An alcoholic not taking steps to address their drinking will blame people (in this case you/your family), places (your home environment) and things (money) to justify their destructive behaviour. In their mind it means they don't need to look at themselves.

I'm a recovering alcoholic, he just sounds like a textbook alcoholic that is still in denial.

Al-anon might be really beneficial for you.

Flowers
Adora10 · 27/09/2018 10:06

Absolute good riddance; he's the bore, not you. He's an alcoholic, plenty can function but he's still an alcoholic; drink makes you depressed and on top of that he's mixing it with anti depressants, what an idiot; it's all about him and he's been using you as his hangover punch bag; enough is enough, now this has happened use it to be strong and keep him away from you and your kids; he has done jack shit to improve the relationship with you; he thinks you will just put up and carry on nagging, show him you are better than that, he needs a good fucken wake up call, disgusting behaviour.
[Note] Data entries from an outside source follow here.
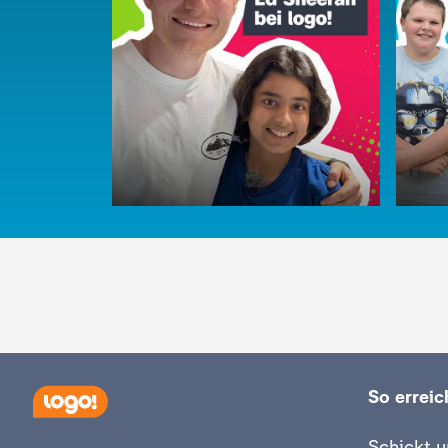
Video
2:20
Vi
So erreich
:
:
logo!
logo!
Schickt u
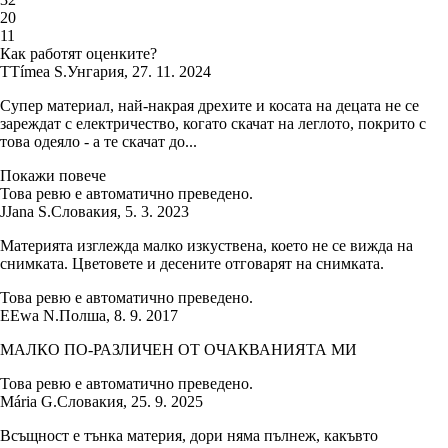
2
0
1
1
Как работят оценките?
T
Tímea S.
Унгария
,
27. 11. 2024
Супер материал, най-накрая дрехите и косата на децата не се
зареждат с електричество, когато скачат на леглото, покрито с
това одеяло - а те скачат до...
Покажи повече
Това ревю е автоматично преведено.
J
Jana S.
Словакия
,
5. 3. 2023
Материята изглежда малко изкуствена, което не се вижда на
снимката. Цветовете и десените отговарят на снимката.
Това ревю е автоматично преведено.
E
Ewa N.
Полша
,
8. 9. 2017
МАЛКО ПО-РАЗЛИЧЕН ОТ ОЧАКВАНИЯТА МИ
Това ревю е автоматично преведено.
Mária G.
Словакия
,
25. 9. 2025
Всъщност е тънка материя, дори няма пълнеж, какъвто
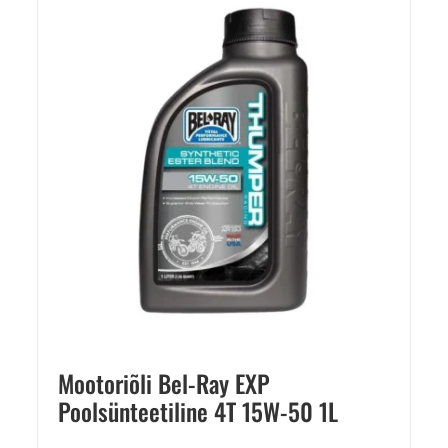
Mootoriõli Bel-Ray EXP
Poolsünteetiline 4T 15W-50 1L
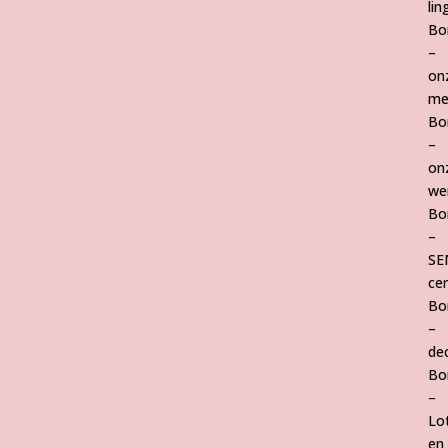
lin
Bo
–
on
me
Bo
–
on
we
Bo
–
SE
cer
Bo
–
de
Bo
–
Lo
en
Adora10 · 27/09/2018 10:08

You are not bad at all OP, don't listen to a drunk arsehole who is in complete denial, blaming you for his own inadequacies; as for money, imagine he must spend a shit load on it.

RaininSummer · 27/09/2018 13:14

Onwards and upwards OP. xx

Mildmanneredmum · 27/09/2018 13:30

Sounds like my ex too. I ended up leaving him, and he then lost the house, became "no fixed abode", lost his job and eventually drank himself to death 20 years ago. Such a shame. But when we were together and I was begging him to stop, it was me that had/was the problem. Apparently.

Bennois · 27/09/2018 18:12

Thanks for your responses everyone. It really helps Xx

OP posts:
buddhasbelly · 27/09/2018 22:55

Just keep thinking about you and your dc OP and keep actioning things to keep you and them safe and living in a calm environment.

By him not living with you, you are not enabling his behaviour which is an amazing thing you can do for both you and your dc.

Alcoholism can't be cured but there are ways to live a long and sober life if an alcoholic is willing to do anything necessary to achieve this. There is nothing you can do or say to make someone want to live a sober life nor did you cause it.

If you can get to an Al anon meeting please do so, it is not AA but support for those affected by an alcoholic.